Segment Open
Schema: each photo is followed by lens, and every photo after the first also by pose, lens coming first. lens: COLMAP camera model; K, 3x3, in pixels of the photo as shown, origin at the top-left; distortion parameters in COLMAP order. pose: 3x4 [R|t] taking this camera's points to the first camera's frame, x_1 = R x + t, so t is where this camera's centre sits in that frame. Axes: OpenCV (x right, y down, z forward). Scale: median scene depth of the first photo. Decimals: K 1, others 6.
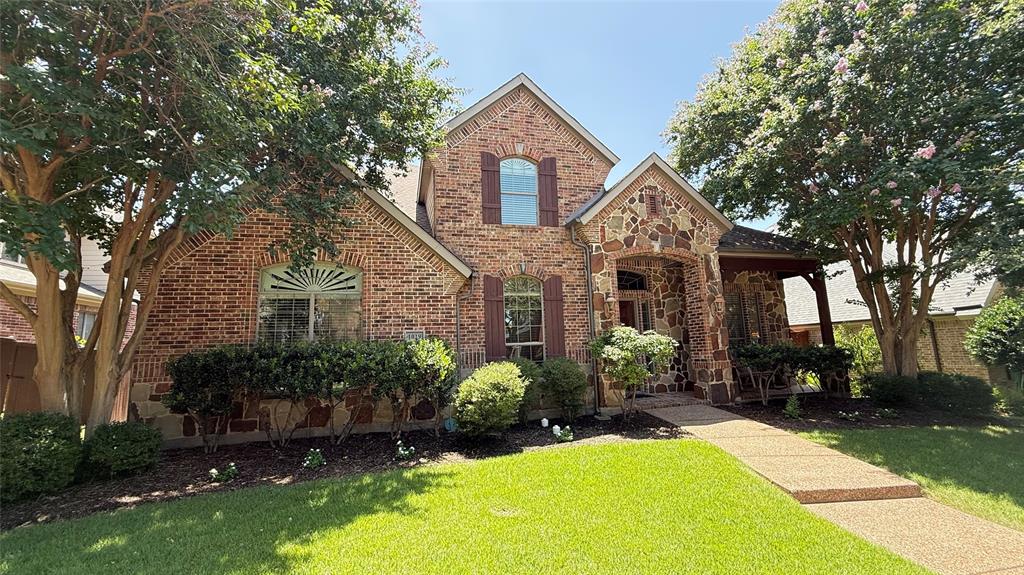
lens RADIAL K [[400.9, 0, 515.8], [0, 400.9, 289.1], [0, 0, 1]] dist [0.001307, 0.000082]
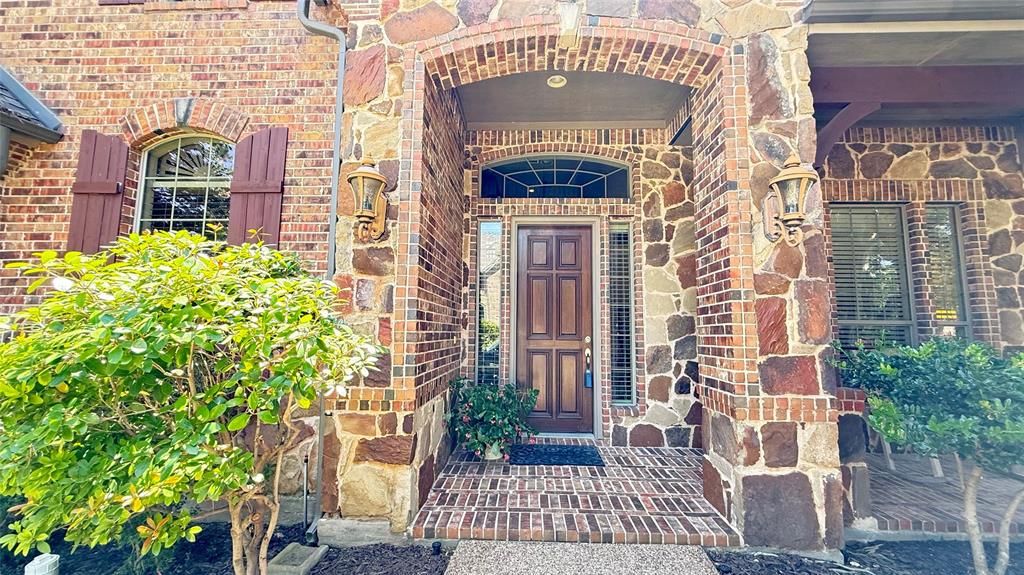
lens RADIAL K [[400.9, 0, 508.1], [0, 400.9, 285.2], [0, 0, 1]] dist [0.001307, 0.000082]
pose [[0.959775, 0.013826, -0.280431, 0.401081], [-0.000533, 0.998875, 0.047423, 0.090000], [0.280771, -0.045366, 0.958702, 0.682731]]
Segment Closed
Segment Open
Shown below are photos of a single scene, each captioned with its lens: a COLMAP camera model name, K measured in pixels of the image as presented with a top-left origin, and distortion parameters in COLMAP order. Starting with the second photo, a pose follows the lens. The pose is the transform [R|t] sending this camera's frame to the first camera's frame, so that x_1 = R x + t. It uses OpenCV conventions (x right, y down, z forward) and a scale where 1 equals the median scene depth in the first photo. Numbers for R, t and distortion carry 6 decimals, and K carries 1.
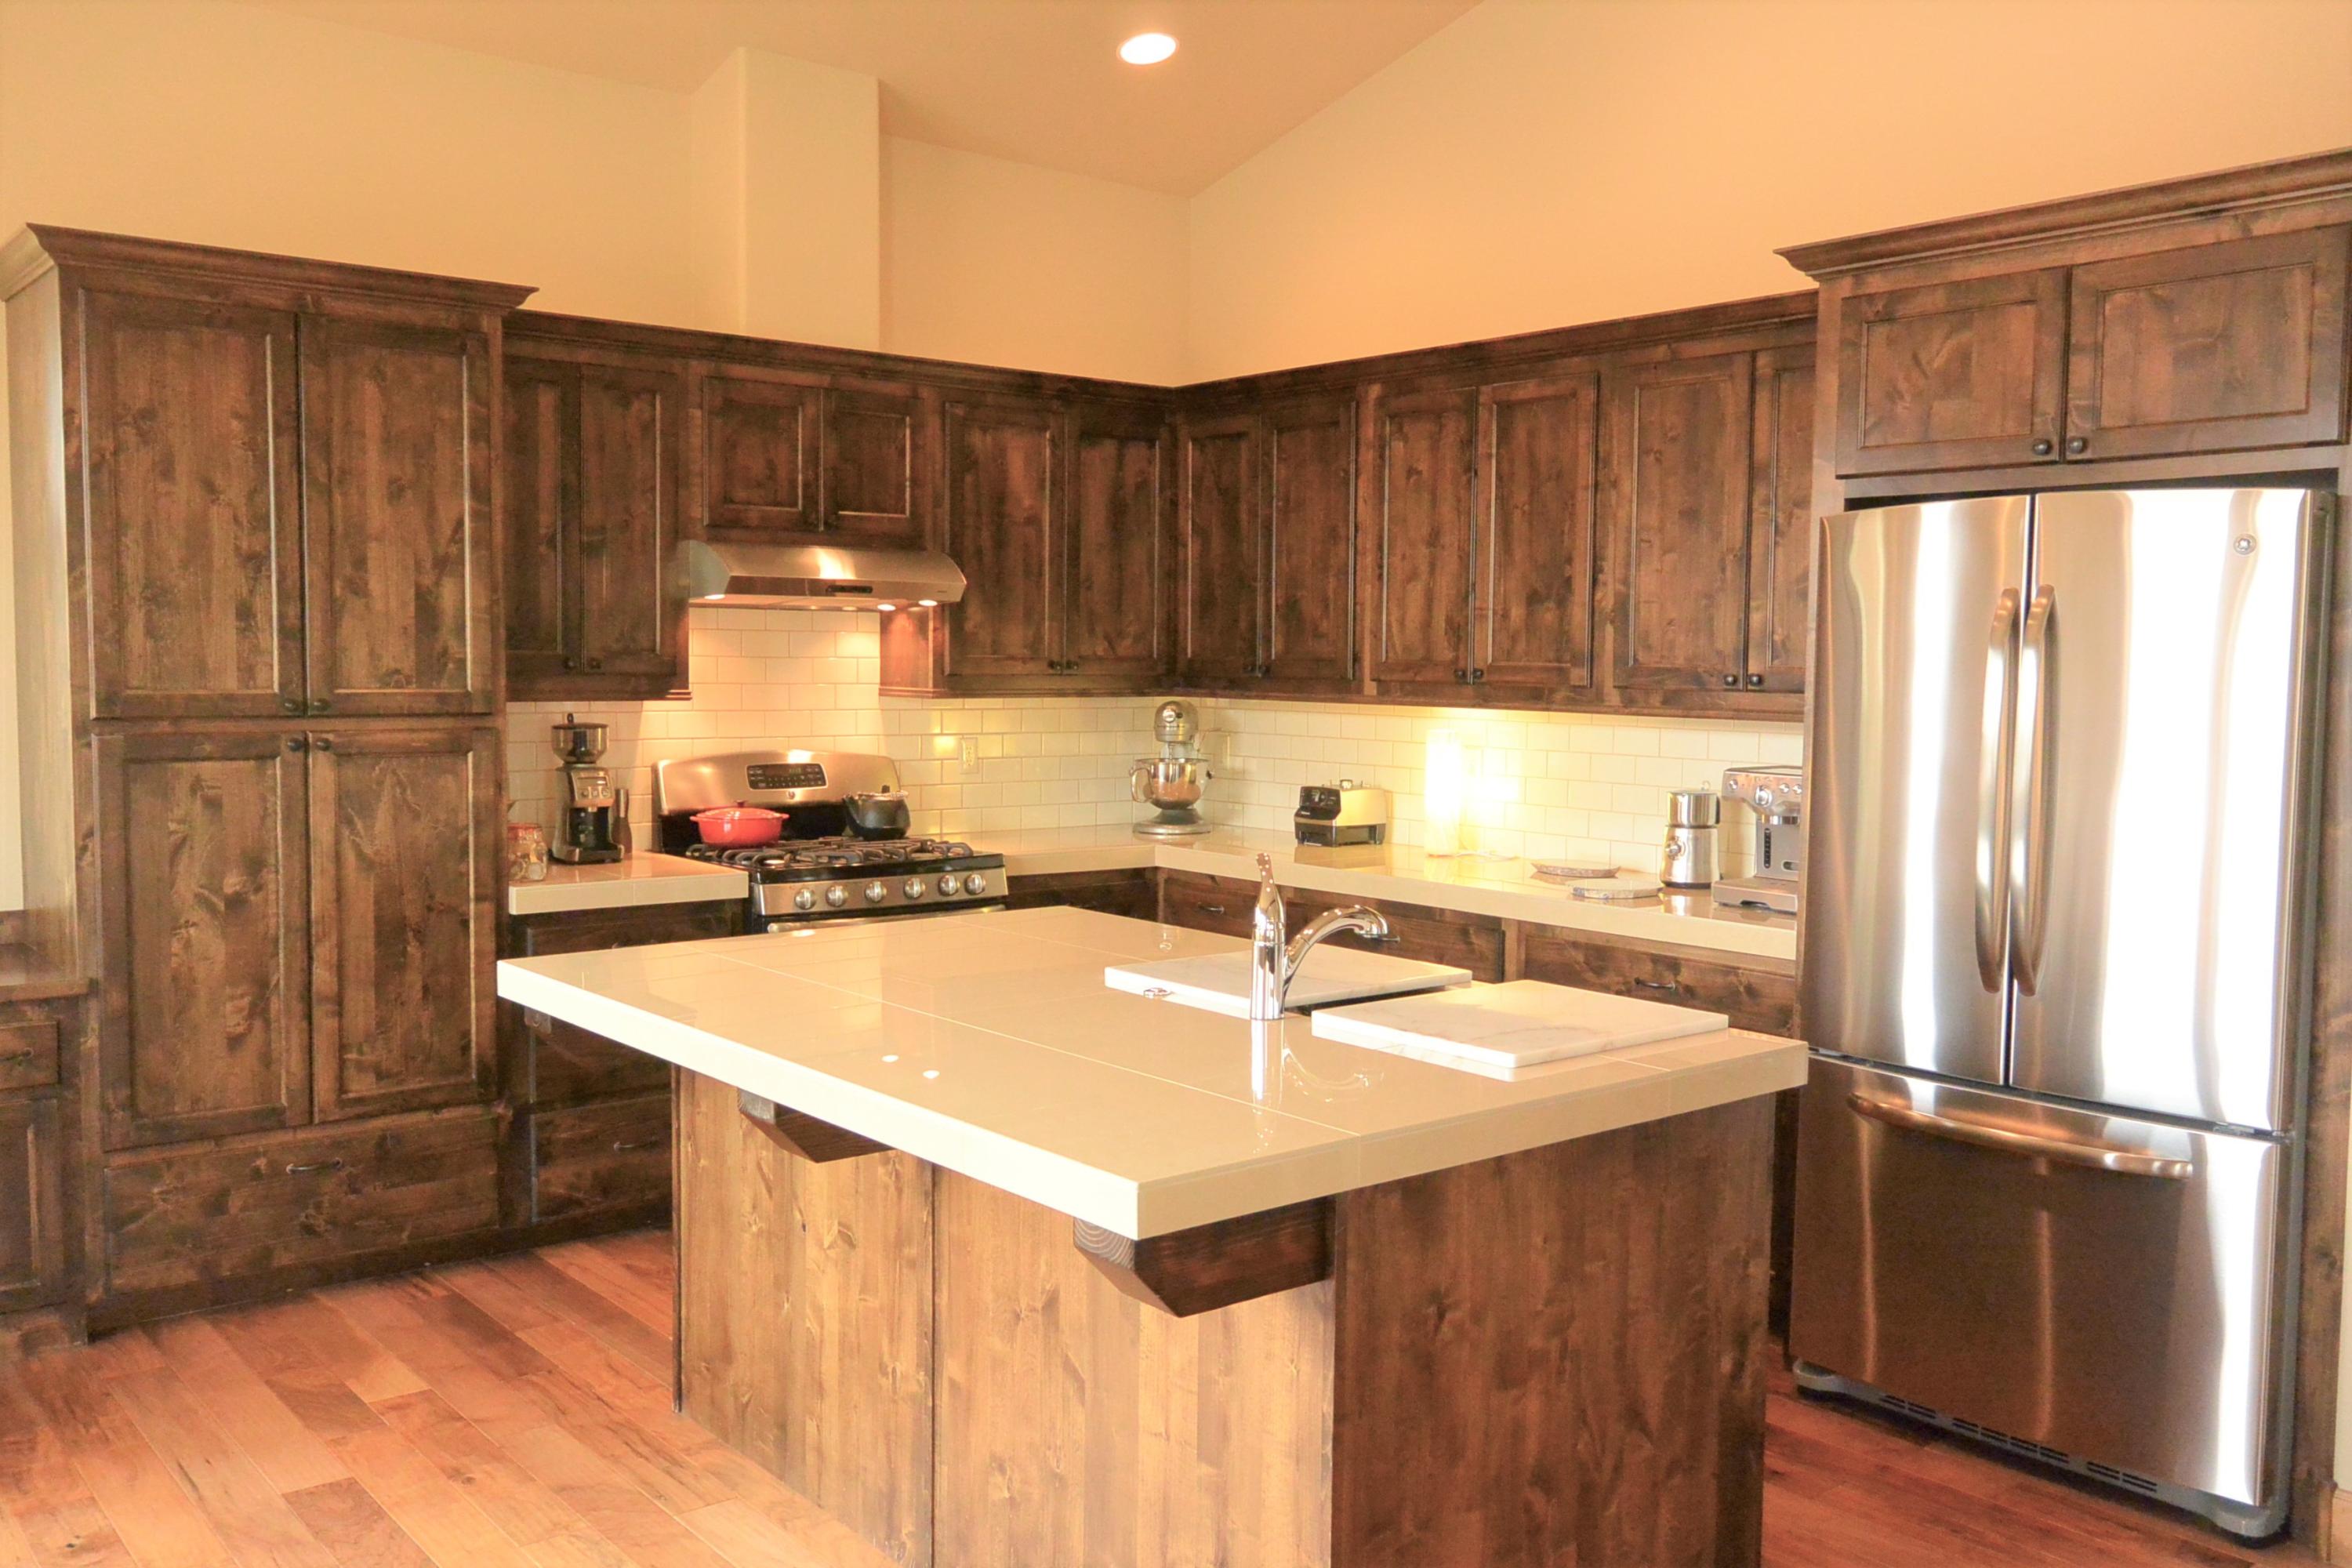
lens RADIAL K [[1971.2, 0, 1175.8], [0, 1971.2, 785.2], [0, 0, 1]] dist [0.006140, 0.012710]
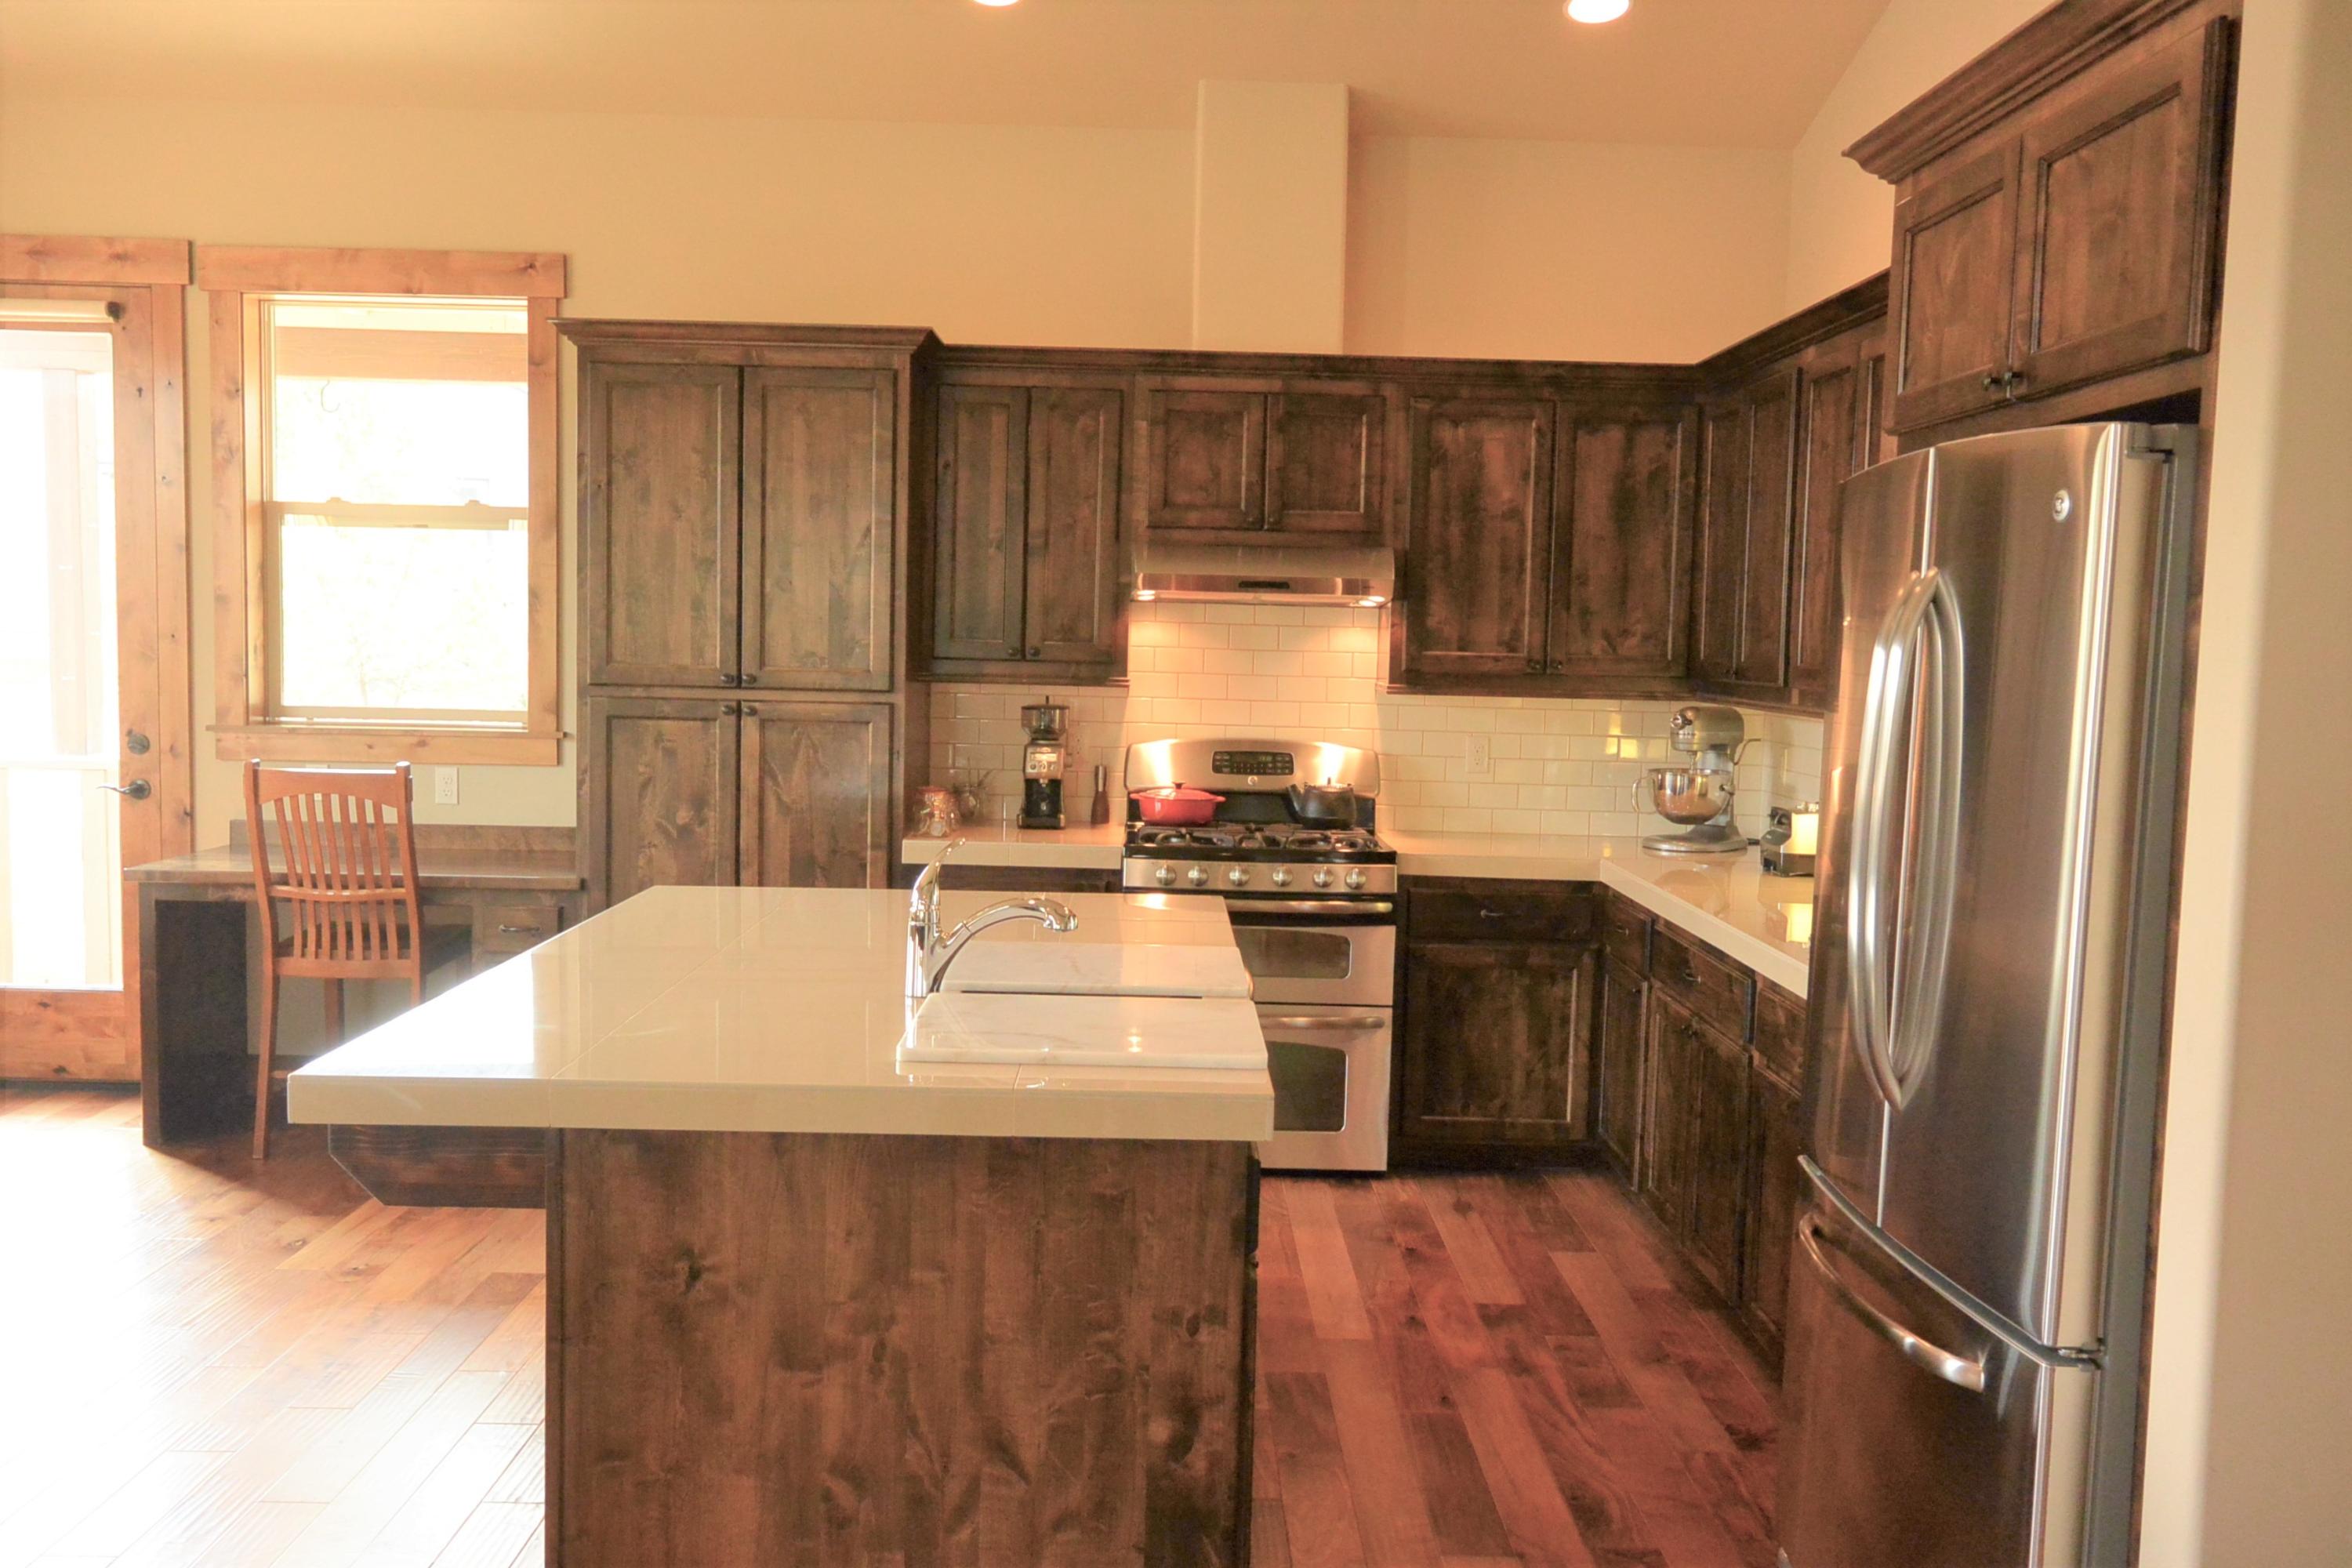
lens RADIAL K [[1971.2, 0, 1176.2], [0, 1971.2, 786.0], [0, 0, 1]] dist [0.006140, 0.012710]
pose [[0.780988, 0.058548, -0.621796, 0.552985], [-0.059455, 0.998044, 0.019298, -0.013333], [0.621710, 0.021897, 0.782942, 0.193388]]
Segment Closed
■ What is required
Reproduce word for word the lines above, from the line containing "Schema: each photo" through the line containing "289.1], [0, 0, 1]] dist [0.001307, 0.000082]", including both of those lines. Leave the pictures out.

■ Reply
Schema: each photo is followed by lens, and every photo after the first also by pose, lens coming first. lens: COLMAP camera model; K, 3x3, in pixels of the photo as shown, origin at the top-left; distortion parameters in COLMAP order. pose: 3x4 [R|t] taking this camera's points to the first camera's frame, x_1 = R x + t, so t is where this camera's centre sits in that frame. Axes: OpenCV (x right, y down, z forward). Scale: median scene depth of the first photo. Decimals: K 1, others 6.
lens RADIAL K [[400.9, 0, 515.8], [0, 400.9, 289.1], [0, 0, 1]] dist [0.001307, 0.000082]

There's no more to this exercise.